The hypothesized role of the LHb is to signal a reward prediction error. A reward prediction error is a difference between an expected reward and the result, said Ryan McLaughlin, associate professor at the Department of Integrative Physiology and Neuroscience.

“[Say] I put money into the vending machine, pressed the button and all of a sudden the chips didn’t come out,” McLaughlin said. “That’s a reward prediction error. Under those consequences, the LHb fires really fast and provides that information to make us change our strategy or shift the way we try and get those rewards.”

When the brain expects a reward, it will increase dopamine output. When an unpleasant event occurs instead of the predicted reward, the LHb will activate to decrease dopamine output. The decrease in dopamine output allows the brain to adapt and learn from the unpleasant event, he said.

The research aims to fill the knowledge gap and understand how endocannabinoids operate in the LHb, which would have implications for stress-related disorders like depression, Wright said.
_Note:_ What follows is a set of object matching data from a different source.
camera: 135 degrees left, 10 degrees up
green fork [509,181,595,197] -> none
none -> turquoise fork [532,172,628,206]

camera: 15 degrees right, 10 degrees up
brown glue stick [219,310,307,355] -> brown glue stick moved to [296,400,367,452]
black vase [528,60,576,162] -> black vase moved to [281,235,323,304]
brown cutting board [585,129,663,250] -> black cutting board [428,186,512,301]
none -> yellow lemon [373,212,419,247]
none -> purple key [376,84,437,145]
“By understanding the circuits that underlie depression and stress-related disorders, scientists can design better treatments for depression, anxiety and stress-related behaviors,” he said.
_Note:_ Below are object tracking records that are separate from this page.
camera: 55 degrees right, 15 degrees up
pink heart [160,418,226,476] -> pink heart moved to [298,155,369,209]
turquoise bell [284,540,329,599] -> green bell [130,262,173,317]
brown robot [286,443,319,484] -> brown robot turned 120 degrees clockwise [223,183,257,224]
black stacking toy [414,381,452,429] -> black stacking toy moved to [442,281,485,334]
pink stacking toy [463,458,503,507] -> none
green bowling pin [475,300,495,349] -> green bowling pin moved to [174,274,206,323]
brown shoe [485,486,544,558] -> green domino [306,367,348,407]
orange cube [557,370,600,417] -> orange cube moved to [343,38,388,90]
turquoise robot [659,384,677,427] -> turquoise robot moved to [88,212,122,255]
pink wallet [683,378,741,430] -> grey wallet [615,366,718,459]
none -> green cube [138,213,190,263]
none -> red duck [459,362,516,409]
Endocannabinoids are chemical messengers synthesized by LHb neurons to inhibit incoming information. They also shut down incoming excitatory and inhibitory inputs toward the neurons, Wright said.

Excitatory and inhibitory signals determine whether neurons transmit the information they receive. Excitatory signals generally tell neurons to transmit information while inhibitory signals result in the opposite, he said.

When the brain encounters an aversive stimulus, large amounts of information are sent to each region. When LHb neurons receive too much information, they synthesize endocannabinoids to inhibit excitatory and inhibitory signals, Wright said.

McLaughlin and his team hypothesize exposure to chronic stress will cause endocannabinoids to reduce only inhibitory signals. The LHb will also become hyperactive and send more signals to decrease dopamine output.

“Under conditions of chronic stress, this area seems to be hijacked in a sense,” he said. “Individuals that are exposed to chronic stress can interpret neutral signals as bad and bad signals as terrible.”

The research group will perform experiments on rats due to their ability to perform complex tasks. The LHb in rats also functions similarly to humans, McLaughlin said.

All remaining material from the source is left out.